1990 – 2000 (Decade 1) 430.76%
2000 – 2010 (Decade 2) -13.97%
2010 – 2020 (Decade 3) 235.10%
If we look at a comparisons of investor attitude at the beginning of each decade we can see an inverse attitude to the actual ten year performance. In January 2000 we were in the middle of the dotcom bubble where investors had taken Alan Greenspans concept ‘irrational exuberance’ to a whole new level. Some tech fund managers had decided to begin valuing technology companies in terms of their sales, and not their actual earnings or god forbid their profits! As the dotcom bubble began to burst quite early into the decade investor attitudes took a sea change and negativity took hold. Most people if asked would say that the worst fall in stack market valuations was towards the end of the decade due to the financial crash. In actual fact the longest period of negativity in the S&P curve was between August 2000 and April 2003 and it was 31 months before it began to recover again. The financial crash of October ’07 created a steeper fall but the S&P began to recover again in March 09, far quicker.
As discussed above, decade 3 from 2010 began with investor confidence at a very low ebb. Not only that but as you can see form the graphs the market itself was almost 30% below its high giving it breathing space to grow into very strong performance. The growth toward the end of the recent decade was dominated by the FAANG stocks (Facebook, Amazon, Apple, Netflix, Google) which now account for 15% of the index as a whole.
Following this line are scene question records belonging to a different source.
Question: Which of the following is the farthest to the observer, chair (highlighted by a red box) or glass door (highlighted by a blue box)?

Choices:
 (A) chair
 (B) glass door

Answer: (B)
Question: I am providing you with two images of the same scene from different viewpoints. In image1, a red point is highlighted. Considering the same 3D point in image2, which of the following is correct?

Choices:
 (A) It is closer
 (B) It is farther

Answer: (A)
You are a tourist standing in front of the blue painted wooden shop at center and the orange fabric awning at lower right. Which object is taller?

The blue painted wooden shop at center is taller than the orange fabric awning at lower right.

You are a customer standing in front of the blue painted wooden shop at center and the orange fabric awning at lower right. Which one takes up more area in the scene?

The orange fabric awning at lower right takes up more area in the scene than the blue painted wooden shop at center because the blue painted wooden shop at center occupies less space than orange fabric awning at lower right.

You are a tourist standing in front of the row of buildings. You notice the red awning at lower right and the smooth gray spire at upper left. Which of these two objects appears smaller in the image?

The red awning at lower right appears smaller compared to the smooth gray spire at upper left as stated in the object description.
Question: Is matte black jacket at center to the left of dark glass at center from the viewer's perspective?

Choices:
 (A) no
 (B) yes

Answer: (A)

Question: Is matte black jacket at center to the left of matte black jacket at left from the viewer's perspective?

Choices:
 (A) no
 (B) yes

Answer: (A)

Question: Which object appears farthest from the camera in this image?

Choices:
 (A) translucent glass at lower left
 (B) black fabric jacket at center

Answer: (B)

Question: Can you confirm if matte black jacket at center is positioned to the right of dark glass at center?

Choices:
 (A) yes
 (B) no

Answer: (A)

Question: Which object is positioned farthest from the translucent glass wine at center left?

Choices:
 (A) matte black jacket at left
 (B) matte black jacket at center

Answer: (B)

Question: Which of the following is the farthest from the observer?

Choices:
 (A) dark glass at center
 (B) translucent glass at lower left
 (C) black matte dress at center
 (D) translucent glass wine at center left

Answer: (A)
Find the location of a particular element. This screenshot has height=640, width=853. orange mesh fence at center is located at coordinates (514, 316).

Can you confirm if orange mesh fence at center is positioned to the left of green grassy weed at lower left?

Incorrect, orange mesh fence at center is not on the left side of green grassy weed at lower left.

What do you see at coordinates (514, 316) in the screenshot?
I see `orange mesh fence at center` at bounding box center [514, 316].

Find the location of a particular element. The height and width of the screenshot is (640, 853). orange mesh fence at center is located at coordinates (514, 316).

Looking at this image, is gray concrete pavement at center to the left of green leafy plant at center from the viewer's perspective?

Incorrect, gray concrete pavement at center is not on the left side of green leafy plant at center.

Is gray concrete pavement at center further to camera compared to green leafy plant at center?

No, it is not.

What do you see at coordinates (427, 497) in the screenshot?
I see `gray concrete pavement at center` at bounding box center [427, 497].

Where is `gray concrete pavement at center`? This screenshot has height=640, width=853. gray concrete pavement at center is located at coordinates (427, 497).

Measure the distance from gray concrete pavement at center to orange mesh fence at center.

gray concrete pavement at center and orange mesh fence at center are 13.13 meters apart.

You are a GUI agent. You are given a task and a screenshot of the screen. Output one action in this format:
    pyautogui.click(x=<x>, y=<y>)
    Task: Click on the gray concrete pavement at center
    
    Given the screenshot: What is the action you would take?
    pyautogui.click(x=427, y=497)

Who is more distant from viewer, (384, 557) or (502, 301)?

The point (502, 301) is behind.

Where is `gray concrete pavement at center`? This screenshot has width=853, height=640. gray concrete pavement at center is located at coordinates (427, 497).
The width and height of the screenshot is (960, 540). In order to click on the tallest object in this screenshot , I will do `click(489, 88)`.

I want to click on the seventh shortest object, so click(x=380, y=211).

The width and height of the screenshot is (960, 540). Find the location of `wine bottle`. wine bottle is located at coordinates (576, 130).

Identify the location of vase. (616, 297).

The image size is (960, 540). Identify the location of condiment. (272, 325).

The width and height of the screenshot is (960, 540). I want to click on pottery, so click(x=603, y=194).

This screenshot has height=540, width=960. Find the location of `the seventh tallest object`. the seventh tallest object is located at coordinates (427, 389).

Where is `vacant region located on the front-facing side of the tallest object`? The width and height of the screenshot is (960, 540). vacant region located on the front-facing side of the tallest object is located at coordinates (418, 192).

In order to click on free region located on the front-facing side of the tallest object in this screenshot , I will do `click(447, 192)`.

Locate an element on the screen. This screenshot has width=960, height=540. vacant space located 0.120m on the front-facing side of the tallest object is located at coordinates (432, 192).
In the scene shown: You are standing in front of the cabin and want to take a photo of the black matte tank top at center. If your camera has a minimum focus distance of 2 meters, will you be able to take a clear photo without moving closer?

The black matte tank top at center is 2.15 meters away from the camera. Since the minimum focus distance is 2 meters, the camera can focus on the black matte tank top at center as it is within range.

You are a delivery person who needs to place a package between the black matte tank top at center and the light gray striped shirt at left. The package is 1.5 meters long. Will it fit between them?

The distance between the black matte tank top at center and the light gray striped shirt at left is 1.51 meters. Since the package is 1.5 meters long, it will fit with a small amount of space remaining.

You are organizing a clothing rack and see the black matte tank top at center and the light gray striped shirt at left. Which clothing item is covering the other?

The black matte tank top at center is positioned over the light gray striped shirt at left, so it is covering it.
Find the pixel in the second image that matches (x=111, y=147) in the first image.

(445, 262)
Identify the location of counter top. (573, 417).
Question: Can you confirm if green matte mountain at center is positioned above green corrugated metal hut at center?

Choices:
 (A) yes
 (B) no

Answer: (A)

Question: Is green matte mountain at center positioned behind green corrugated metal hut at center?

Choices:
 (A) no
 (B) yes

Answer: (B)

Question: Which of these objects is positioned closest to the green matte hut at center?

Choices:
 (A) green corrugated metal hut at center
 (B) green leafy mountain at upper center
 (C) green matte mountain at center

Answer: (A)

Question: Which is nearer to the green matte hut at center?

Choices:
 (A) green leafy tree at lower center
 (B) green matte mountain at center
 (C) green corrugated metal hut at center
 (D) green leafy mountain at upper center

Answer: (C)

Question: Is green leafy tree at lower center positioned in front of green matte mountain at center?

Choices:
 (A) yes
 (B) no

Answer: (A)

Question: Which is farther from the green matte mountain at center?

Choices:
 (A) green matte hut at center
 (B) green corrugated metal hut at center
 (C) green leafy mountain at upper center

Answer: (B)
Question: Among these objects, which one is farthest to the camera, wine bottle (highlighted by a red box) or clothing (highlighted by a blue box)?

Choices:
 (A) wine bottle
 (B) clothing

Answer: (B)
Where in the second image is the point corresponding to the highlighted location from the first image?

The Corona Virus & Markets
At the time of writing, China is beginning to suffer significant impacts from the corona virus. Everything from airlines to Starbucks to Ikea are closing to control the spread of the virus. Unsurprisingly comparisons are being drawn to the SARS breakout of 2003. Market conditions are different now to 2003 as stocks were a lot lower following the tech bubble bust and not coming off a decade of strong growth as they are now. The longer term effects will be determined by how growth in China weakens. There were very few long terms affects from SARS or the avian flu so we will have to wait and see if the impact will be contained. Some say the virus itself is giving investors a reason to take a breather. Markets look stretched on fundamental valuations, trading at premiums to long term averages and the epidemic could be the used as a catalyst or excuse for a pullback in valuations.
At the end of the day if we can use the past as a trend line – but over the three decades – the graphs probably tell a positive story if you’re willing to invest and forget.